Da almeno 70 anni Allen gioca una partita a nascondino con se stesso e il tempo che passa: ha provato a vincere il “fanciullino” ribelle che è in lui prima facendone un’irresistibile parodia che lo ha reso popolare e gli ha fatto vincere timidezza e paura da palcoscenico; poi curandolo con intense terapie d’analisi sul lettino dello psicanalista (anche tre volte a settimana nei momenti più intensi); poi ancora scacciando la solitudine con donne belle e impegnative (tre mogli e due compagne, anche se continua ad affermare che l’unico amore della sua vita è Diane Keaton, che non lo ha mai voluto sposare); infine cercando il distacco da se stesso (dal comico al drammatico), dalla sua città (un’errabonda esistenza artistica in tutte le capitali d’Europa senza poter mai scordare Manhattan), dal pubblico (scoprendo che se gli americani lo ignoravano, gli europei erano sempre invece pronti ad applaudirlo).

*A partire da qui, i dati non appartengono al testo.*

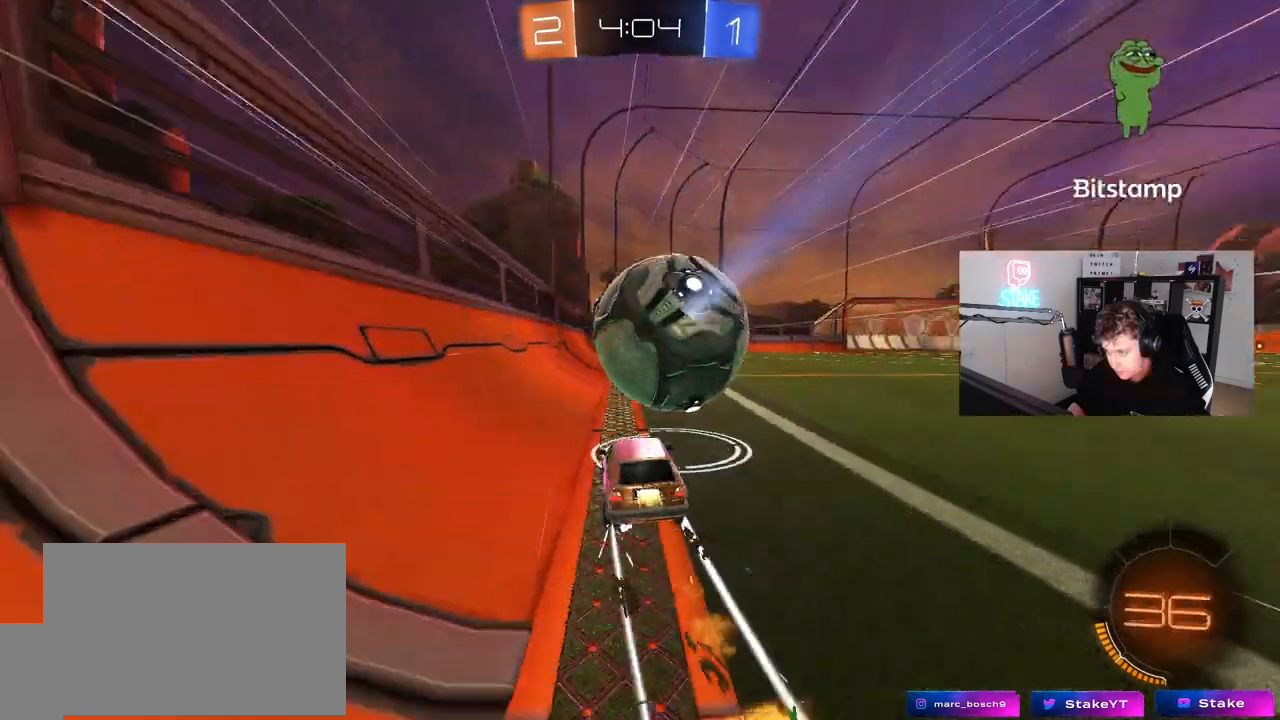
{"keys": ["w"], "mouse": [], "mouse_move": "still", "events": [[117, "d", "down"], [300, "d", "up"], [383, "a", "down"], [433, "a", "up"], [483, "mouse_left", "up"]]}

E adesso quel “fanciullino” deve ancora fare i conti col tempo che passa: si nasconde sul set riducendo le apparizioni come attore al minimo indispensabile; si cerca tutti i lunedì sera al Caffè Carlyle di Manhattan quando va a suonare con gli amici della New Orleans Jazz Band e forse lì si troverà allo scoccare della mezzanotte del 1 dicembre. Più difficile che si ritrovi in compagnia della folta tribù di donne, amici, figli adottivi che ha raccolto intorno a sé rimanendo fedele, in verità, solo alla sorella Letty (sua produttrice), all’amica/amante Diane Keaton, ai manager Jack Rollins e Charles H. Joffe che dal 1958 curano i suoi interessi senza nemmeno un contratto firmato e restano gli amici più fedeli.

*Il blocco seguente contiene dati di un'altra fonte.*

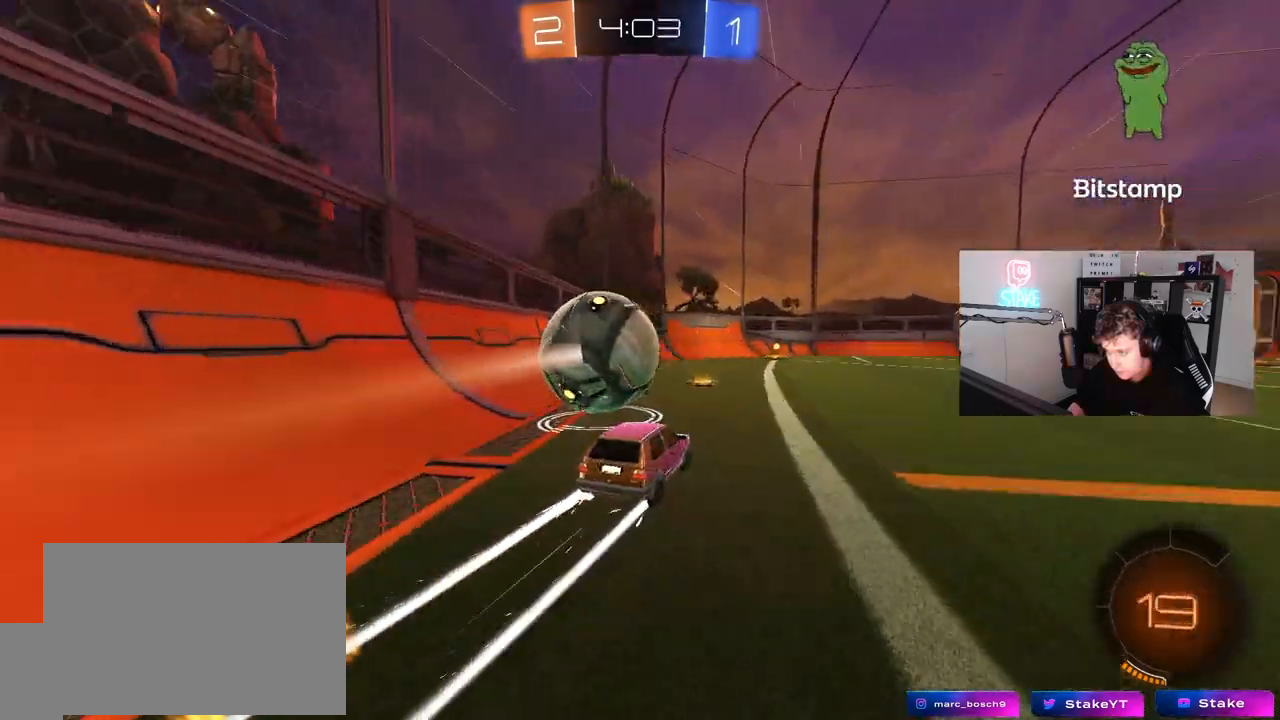
{"keys": ["w"], "mouse": [], "mouse_move": "still", "events": [[33, "d", "down"], [83, "d", "up"], [167, "mouse_left", "down"], [417, "mouse_left", "up"]]}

Non ci sarà invece il collaboratore più geniale, l’artista della luce Carlo Di Palma che ha firmato la fotografia di alcuni dei più grandi successi di Woody per più di un decennio, dal 1986 al 1997 e che lo ha lasciato nel 2004. Non verrà nemmeno Mia Farrow, la donna con cui il regista ebbe una lunga e tempestosa relazione, culminata in una dolorosa controversia giudiziaria con reciproche accuse di violenze sui figli adottati. Da lì, con il matrimonio con la giovane Soon-Yi Previn, celebrato da Massimo Cacciari al municipio di Venezia nel 1997, per il regista è cominciata una nuova vita, ma Allen non ha mai rinnegato l’importanza della storia con Mia, protagonista di ben 13 suoi film e musa tempestosa della fase più “intellettuale” della sua carriera.
A 80 anni, con un successo cominciato quando vendeva sketch a Ed Sullivan ad appena 17 anni, l’autore di “Manhattan” cosa può chiedere ancora alla sua vita? 76 volte sceneggiatore a Hollywood e in giro per il mondo, 52 volte regista di se stesso, 44 volte attore, per sei film autore della colonna sonora, Leone d’oro alla carriera nel 1995, Woody Allen (il nome lo scelse a 17 anni in onore del jazzista Woody Herman) si racconta così: “Non ho mai creduto che la bellezza fosse anche la verità, mai. Ho sempre creduto che la gente non possa sopportare troppo la realtà. Io amo vivere nel mondo di Ingmar Bergman. O in quello di Louis Armstrong. O in quello dei New York Knicks. Perché non si tratta di questo mondo”.